#### [What to produce]
Produce an exact copy of the lines below, starting at the first and ending with the line containing "Console.WriteLine(GetMessage(null));     // null".

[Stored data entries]
^^^^^^^^
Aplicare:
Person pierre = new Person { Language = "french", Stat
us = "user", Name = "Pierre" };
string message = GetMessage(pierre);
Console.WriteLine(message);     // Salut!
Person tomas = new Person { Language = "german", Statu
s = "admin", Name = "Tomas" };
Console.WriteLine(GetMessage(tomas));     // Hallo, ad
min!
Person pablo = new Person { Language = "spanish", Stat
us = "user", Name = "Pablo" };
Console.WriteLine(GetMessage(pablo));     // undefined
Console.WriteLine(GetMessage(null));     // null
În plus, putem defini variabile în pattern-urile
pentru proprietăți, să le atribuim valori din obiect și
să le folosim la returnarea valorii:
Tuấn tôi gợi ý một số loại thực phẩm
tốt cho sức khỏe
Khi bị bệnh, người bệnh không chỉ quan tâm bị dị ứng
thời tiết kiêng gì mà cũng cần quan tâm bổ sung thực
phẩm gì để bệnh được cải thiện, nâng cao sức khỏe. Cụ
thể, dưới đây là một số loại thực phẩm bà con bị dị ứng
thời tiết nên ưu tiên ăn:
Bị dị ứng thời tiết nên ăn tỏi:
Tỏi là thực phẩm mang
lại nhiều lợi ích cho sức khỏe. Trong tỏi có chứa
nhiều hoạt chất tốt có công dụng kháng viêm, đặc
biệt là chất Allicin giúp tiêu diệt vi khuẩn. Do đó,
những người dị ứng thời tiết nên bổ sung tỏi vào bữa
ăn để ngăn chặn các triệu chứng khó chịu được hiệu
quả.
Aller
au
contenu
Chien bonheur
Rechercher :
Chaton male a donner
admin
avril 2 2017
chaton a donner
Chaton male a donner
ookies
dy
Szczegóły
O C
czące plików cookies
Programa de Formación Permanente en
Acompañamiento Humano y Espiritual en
^^^^^^^^
#### [Task answer]
Aplicare:
Person pierre = new Person { Language = "french", Stat
us = "user", Name = "Pierre" };
string message = GetMessage(pierre);
Console.WriteLine(message);     // Salut!
Person tomas = new Person { Language = "german", Statu
s = "admin", Name = "Tomas" };
Console.WriteLine(GetMessage(tomas));     // Hallo, ad
min!
Person pablo = new Person { Language = "spanish", Stat
us = "user", Name = "Pablo" };
Console.WriteLine(GetMessage(pablo));     // undefined
Console.WriteLine(GetMessage(null));     // null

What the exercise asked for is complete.